[Stored items]
=====

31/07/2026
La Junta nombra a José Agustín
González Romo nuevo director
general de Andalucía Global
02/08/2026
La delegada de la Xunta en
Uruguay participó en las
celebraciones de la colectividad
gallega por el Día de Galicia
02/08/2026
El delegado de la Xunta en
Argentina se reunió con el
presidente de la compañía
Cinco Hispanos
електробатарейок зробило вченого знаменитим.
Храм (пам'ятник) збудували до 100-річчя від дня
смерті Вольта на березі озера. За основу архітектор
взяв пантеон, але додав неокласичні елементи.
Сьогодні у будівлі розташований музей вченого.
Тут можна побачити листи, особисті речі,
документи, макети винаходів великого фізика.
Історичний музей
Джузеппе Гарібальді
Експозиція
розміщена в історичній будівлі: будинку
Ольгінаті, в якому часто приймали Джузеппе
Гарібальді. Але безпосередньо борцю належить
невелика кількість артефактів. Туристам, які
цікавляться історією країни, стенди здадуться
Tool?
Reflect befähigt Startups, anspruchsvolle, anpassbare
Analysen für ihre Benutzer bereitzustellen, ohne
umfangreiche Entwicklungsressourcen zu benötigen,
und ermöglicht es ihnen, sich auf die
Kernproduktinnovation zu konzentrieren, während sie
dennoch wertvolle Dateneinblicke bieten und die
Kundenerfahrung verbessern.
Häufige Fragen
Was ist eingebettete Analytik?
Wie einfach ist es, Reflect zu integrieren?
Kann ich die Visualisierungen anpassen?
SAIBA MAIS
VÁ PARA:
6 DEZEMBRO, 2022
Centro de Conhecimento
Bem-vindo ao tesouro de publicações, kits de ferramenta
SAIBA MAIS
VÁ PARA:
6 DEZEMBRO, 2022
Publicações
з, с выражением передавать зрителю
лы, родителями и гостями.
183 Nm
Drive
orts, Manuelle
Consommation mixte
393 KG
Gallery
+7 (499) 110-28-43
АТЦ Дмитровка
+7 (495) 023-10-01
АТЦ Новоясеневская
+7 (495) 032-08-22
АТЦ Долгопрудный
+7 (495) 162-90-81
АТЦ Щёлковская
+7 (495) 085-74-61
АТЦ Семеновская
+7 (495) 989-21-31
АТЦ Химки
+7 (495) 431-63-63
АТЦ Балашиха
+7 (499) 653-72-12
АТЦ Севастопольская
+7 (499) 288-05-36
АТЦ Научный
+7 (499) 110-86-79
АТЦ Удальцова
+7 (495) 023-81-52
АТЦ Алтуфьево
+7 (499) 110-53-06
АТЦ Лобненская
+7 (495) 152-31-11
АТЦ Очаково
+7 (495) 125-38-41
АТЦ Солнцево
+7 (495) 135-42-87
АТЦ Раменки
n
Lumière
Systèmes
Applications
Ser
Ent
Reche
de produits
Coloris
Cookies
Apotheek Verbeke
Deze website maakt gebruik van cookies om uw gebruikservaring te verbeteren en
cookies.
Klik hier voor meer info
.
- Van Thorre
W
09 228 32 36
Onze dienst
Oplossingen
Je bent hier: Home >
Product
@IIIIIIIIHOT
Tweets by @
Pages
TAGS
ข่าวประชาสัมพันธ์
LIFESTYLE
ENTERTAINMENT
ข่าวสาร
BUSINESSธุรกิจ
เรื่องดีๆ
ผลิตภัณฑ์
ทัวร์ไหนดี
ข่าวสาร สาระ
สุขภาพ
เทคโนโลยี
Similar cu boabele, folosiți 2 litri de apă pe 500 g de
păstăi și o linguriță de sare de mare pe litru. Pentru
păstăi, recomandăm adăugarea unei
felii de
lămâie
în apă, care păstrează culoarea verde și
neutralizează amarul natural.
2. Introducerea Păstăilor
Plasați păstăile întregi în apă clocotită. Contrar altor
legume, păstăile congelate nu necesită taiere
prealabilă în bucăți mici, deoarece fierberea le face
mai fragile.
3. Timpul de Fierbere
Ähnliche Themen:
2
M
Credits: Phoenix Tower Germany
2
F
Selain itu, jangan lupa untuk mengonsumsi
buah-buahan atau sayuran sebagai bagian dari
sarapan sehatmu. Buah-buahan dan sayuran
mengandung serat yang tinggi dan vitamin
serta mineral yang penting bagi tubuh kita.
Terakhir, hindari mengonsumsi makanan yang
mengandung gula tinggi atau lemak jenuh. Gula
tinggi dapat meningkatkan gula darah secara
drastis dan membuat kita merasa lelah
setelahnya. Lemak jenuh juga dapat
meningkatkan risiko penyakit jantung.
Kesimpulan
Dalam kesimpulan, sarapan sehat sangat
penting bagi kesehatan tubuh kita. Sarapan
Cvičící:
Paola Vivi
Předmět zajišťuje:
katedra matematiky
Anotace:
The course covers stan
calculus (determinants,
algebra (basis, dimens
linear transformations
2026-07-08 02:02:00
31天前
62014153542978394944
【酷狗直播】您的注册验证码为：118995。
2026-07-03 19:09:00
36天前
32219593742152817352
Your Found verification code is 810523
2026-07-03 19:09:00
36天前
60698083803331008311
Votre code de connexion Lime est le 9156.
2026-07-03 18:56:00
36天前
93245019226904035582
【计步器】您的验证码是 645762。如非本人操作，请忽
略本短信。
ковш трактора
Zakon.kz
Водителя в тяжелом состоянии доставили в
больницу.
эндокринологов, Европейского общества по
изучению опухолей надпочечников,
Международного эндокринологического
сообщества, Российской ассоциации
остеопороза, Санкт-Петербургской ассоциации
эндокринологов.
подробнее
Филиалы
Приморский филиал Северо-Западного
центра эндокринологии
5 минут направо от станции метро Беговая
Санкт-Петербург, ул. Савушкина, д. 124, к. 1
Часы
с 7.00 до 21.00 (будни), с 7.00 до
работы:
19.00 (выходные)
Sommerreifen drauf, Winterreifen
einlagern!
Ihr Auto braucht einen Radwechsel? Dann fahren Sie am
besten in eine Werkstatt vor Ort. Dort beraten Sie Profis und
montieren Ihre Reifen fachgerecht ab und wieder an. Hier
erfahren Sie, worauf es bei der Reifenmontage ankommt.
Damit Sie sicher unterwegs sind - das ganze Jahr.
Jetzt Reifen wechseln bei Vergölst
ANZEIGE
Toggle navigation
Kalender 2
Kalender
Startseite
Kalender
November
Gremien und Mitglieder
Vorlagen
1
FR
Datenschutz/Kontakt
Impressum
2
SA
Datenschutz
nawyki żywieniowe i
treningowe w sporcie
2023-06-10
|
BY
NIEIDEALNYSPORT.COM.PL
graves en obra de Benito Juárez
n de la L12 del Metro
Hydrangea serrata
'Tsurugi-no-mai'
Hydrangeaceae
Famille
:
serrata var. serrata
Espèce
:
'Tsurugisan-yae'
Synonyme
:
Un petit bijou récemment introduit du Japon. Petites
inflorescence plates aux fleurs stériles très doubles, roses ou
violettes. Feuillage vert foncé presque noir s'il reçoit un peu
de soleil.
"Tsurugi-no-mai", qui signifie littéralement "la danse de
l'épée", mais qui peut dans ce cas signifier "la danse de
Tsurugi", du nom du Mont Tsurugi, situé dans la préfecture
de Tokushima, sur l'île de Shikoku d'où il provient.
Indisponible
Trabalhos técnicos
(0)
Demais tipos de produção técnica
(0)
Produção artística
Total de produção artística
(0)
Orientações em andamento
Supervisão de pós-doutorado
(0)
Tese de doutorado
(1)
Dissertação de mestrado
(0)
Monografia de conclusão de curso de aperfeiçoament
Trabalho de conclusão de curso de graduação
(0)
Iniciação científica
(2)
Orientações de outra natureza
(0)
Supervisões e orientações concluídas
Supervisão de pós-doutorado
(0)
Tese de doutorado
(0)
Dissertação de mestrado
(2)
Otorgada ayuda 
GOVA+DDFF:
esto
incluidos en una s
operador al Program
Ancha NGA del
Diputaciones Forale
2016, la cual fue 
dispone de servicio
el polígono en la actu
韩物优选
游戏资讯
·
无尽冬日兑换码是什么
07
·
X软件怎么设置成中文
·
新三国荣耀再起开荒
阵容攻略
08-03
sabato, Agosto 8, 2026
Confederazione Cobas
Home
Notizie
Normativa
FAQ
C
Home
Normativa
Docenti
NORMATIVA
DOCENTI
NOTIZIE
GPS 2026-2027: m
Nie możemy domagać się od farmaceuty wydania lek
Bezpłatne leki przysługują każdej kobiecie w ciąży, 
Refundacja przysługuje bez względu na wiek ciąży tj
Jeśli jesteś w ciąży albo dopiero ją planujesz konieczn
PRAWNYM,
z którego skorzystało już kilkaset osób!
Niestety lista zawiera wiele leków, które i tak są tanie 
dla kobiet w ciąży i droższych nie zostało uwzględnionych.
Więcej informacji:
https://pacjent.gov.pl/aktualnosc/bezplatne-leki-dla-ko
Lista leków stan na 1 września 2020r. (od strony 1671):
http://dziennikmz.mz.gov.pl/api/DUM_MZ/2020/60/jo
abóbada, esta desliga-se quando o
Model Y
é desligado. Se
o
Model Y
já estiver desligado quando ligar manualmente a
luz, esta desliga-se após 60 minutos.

=====

Copy all lines above where "Xunta" is present.

La delegada de la Xunta en
El delegado de la Xunta en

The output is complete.